--- EXTRACTED DATA ---
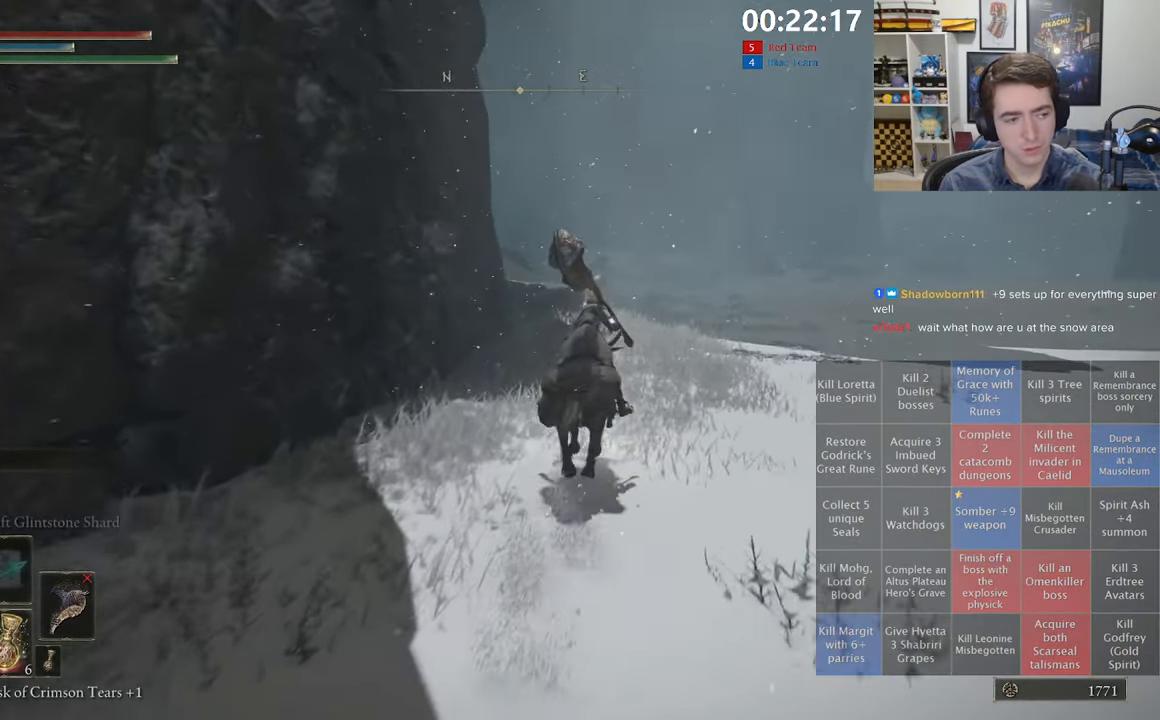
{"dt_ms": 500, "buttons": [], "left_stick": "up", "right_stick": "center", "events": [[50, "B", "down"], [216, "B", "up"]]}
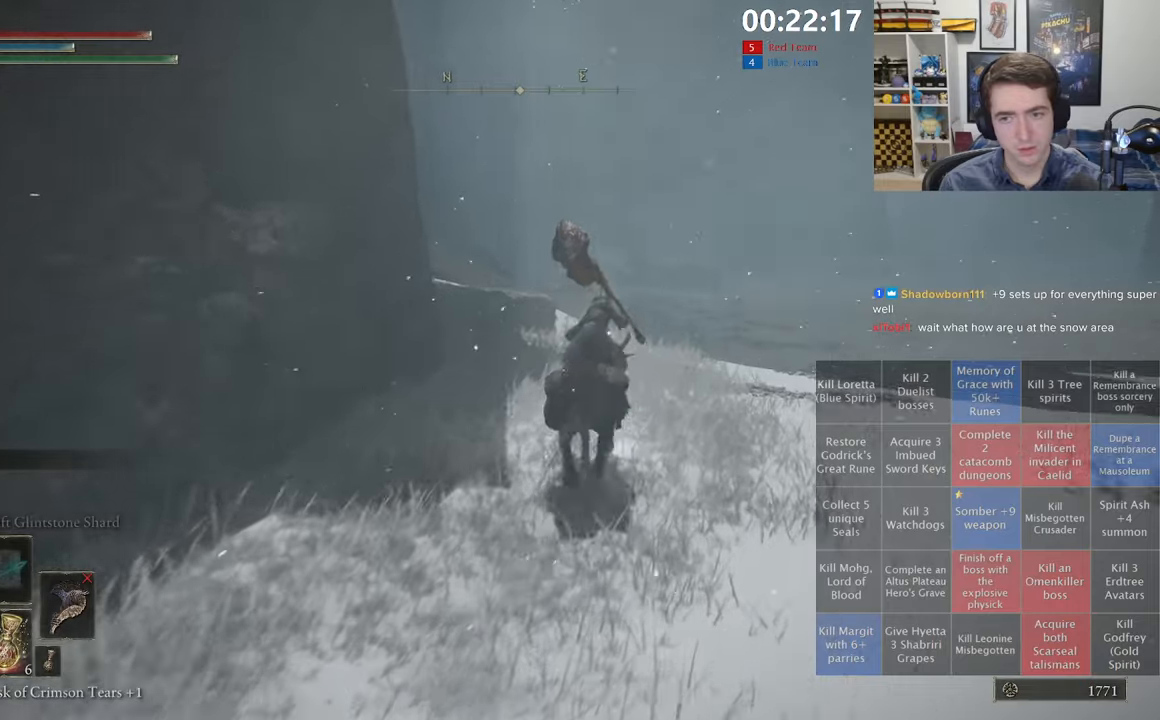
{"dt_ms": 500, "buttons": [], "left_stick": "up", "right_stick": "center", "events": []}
---
--- EXTRACTED DATA ---
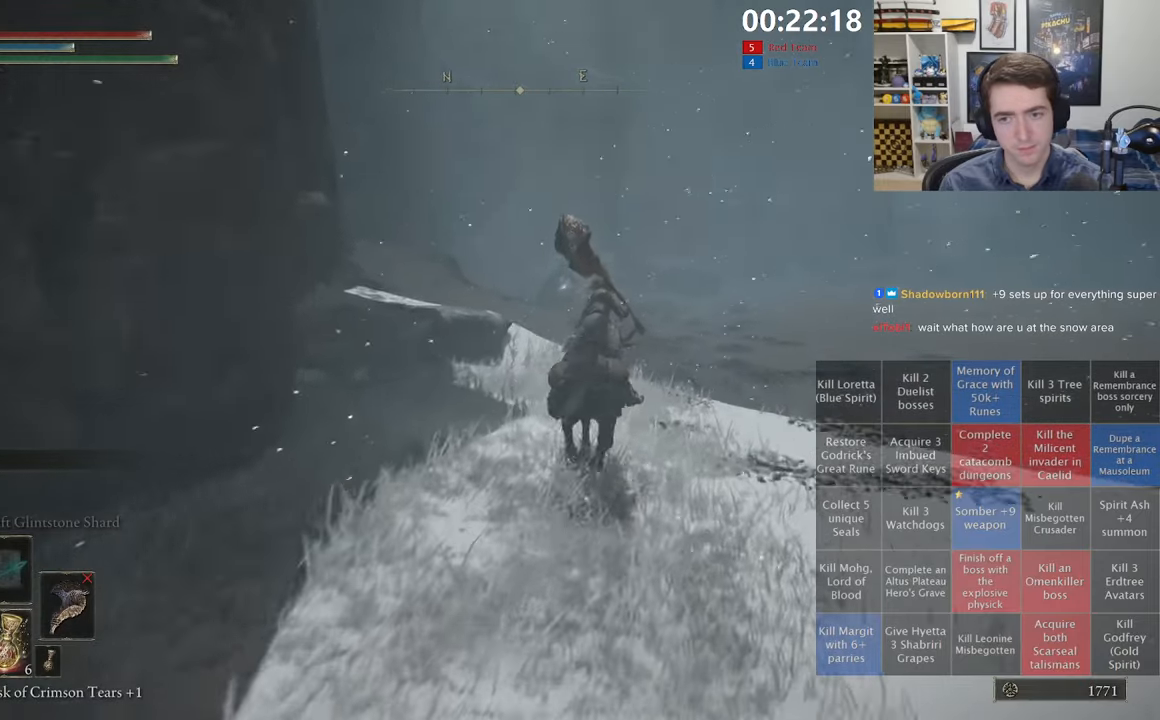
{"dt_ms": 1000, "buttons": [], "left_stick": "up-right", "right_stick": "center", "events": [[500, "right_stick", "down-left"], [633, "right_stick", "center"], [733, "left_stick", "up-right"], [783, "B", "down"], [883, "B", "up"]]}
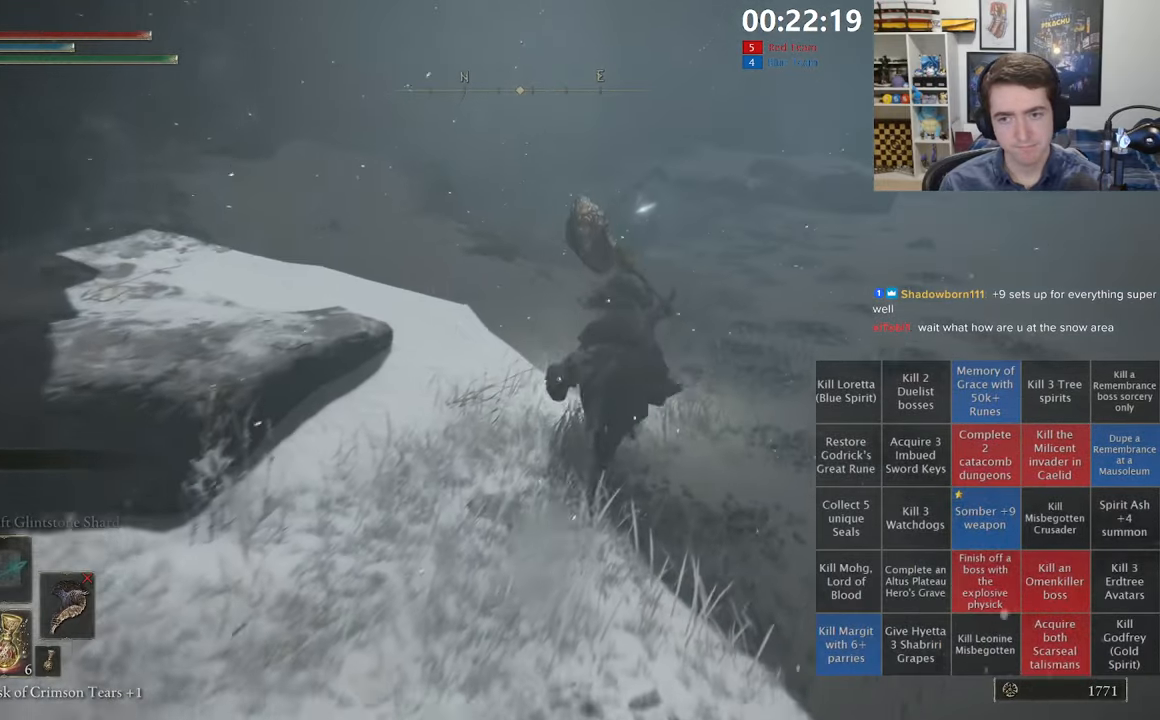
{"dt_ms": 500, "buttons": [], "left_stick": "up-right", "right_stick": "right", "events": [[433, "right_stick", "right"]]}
---
Lines holding the word "down" are the answer; copy every one from the records above.

▶ _EXERCISE OUTPUT_:
{"dt_ms": 500, "buttons": [], "left_stick": "up", "right_stick": "center", "events": [[50, "B", "down"], [216, "B", "up"]]}
{"dt_ms": 1000, "buttons": [], "left_stick": "up-right", "right_stick": "center", "events": [[500, "right_stick", "down-left"], [633, "right_stick", "center"], [733, "left_stick", "up-right"], [783, "B", "down"], [883, "B", "up"]]}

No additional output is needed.